Return all lines from the entries below in which the word "βρείτε" is present.

BEGIN MATERIAL SUPPLIED

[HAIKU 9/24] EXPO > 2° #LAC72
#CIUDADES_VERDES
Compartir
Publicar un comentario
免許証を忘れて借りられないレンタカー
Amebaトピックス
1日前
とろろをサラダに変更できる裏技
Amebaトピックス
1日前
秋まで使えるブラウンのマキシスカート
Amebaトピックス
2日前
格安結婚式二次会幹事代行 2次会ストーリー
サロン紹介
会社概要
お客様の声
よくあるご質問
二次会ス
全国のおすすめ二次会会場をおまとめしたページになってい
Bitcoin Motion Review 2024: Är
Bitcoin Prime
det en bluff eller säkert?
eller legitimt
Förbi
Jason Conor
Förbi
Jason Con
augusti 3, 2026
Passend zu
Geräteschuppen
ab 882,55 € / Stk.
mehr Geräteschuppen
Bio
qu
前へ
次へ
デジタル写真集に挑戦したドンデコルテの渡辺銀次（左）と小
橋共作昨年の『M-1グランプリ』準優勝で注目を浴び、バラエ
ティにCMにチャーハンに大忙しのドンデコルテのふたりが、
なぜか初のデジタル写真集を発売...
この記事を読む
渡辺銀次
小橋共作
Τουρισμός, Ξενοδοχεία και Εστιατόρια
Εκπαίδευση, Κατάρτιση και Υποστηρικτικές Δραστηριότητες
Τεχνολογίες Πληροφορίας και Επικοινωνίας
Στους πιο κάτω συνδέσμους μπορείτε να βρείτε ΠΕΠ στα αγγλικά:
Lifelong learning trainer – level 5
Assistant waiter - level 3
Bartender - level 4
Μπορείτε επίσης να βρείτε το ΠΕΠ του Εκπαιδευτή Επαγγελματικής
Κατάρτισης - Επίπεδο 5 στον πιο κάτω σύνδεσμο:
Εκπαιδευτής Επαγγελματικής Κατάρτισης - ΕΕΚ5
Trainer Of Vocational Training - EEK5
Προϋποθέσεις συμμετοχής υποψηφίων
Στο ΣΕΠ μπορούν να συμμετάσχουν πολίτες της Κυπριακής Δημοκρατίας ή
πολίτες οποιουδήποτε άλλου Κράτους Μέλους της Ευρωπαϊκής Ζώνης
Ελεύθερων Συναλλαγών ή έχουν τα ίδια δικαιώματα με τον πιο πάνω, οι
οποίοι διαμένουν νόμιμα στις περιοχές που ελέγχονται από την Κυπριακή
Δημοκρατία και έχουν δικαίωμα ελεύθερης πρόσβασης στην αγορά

END MATERIAL SUPPLIED

◆ **SOLVED EXERCISE**:
Στους πιο κάτω συνδέσμους μπορείτε να βρείτε ΠΕΠ στα αγγλικά:
Μπορείτε επίσης να βρείτε το ΠΕΠ του Εκπαιδευτή Επαγγελματικής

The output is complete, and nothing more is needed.